Na ocasião, os oficiais das Forças Amaradas foram flagrados fotografando documentos de identidade dos moradores, ação que foi considerada inconstitucional pela OAB-RJ. As informações foram veiculadas pelo jornal O Globo.

A OAB-RJ criou um observatório jurídico para acompanhar as ações da intervenção federal no Rio de Janeiro [VIDEO], e afirmou que vai solicitar que o interventor apresente os critérios que foram adotados durante o fichamento dos moradores das comunidades cariocas.

Um representante do órgão e membro do observatório jurídico afirmou que obrigar a população das comunidades a serem fotografadas é também inconstitucional, e que os cidadãos não foram informados do que será feito com os registros de seus documentos e imagens.

Representantes do órgão também se afirmaram contrários à hipótese das Forças Armadas utilizarem mandados coletivos de buscas e apreensão durante a #Intervenção no estado. A medida foi defendida pelo ministro da Defesa, que assume nesta terça-feira, dia 27, a chefia do novo Ministério da Segurança Pública.
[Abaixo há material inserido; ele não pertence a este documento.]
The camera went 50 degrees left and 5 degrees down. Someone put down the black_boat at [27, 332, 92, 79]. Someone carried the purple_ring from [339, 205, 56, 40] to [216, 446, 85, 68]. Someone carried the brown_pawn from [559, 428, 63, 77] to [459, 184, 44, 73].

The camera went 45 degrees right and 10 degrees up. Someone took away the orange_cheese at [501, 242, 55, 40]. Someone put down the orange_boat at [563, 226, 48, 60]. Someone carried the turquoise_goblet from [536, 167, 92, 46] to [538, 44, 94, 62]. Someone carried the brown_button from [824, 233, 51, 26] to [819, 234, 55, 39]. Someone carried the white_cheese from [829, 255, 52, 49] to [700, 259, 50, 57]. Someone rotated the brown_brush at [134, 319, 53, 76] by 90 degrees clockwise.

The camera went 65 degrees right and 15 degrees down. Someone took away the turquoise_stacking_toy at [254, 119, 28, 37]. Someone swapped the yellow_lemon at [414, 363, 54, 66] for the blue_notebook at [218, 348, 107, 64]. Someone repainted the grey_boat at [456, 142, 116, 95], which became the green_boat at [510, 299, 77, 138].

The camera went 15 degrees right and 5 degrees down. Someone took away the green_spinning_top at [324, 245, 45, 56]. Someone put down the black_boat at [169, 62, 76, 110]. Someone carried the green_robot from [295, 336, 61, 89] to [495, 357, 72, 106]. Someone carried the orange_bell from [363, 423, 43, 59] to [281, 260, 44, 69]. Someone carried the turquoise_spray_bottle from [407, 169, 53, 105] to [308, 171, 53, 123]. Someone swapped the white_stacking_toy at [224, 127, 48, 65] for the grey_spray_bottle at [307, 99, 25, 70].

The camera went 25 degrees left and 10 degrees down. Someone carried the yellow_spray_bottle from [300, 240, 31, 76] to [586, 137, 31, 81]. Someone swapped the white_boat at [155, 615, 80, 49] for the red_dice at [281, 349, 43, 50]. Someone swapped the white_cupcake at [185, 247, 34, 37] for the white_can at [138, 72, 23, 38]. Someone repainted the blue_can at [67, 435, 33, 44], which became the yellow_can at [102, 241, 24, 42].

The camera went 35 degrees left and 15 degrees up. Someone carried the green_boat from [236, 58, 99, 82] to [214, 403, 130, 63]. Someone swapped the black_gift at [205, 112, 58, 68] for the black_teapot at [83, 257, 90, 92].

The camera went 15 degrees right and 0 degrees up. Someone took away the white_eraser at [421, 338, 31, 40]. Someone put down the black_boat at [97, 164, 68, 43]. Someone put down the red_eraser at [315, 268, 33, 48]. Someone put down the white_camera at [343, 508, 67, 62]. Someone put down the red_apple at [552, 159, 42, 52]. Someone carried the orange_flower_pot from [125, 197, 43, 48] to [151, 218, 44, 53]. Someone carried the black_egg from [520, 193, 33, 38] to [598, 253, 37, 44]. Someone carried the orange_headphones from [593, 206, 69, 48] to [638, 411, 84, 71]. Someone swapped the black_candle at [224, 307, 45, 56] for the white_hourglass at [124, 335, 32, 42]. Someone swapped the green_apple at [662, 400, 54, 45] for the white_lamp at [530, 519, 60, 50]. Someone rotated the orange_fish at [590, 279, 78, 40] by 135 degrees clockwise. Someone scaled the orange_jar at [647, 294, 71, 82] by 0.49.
O observatório criado pela OAB-RJ para acompanhar as ações da intervenção federal na segurança pública do estado é presidido pelo presidente da associação, Felipe Santa Cruz, e composto por mais oito juristas e advogados especialistas em segurança e criminalidade.



Além da OAB-RJ, a Câmara dos Deputados também criou um órgão para acompanhar a medida. Batizado de “Observatório Legislativo”, a equipe é formada por parlamentares e servidores públicos que pretendem fiscalizar o desenrolar das ações no Rio de Janeiro, medindo índices em áreas além da segurança, como educação e saúde.

A medida foi anunciada pelo presidente da Câmara, Rodrigo Maia (DEM-RJ), que participou do encontro com o presidente Michel Temer (MDB) e o governador do Rio, Luiz Fernando Pezão (MDB) onde a intervenção federal foi definida.



Defensoria Pública também quer explicações das Forças Armadas

Além da OAB-RJ, a Defensoria Pública do Rio de Janeiro também se manifestou sobre o caso dos chamados “fichamentos”. Em nota, o órgão afirmou que a solicitação de documentos pessoais e fotos só é permitida quando há motivos e suspeitas concretas de que o cidadão em questão esteja cometendo algum delito. A Defensoria Pública afirmou que também irá solicitar explicações às Forças Aramadas sobre o ocorrido.

Membro do Núcleo de Defesa dos Direitos Humanos da Defensoria, Daniel Lozoya afirmou que a medida é similar à táticas de repressão utilizadas durante o período da ditadura militar brasileira (1964 – 1985). O defensor público afirmou ainda que moradores das comunidades que se sentiram constrangidos podem procurar seus direitos junto à Defensoria do estado.

Também em nota, a Defensoria classificou a abordagem das Forças Armadas nas comunidades como “grave violação dos direitos à intimidade e a liberdade de locomoção”.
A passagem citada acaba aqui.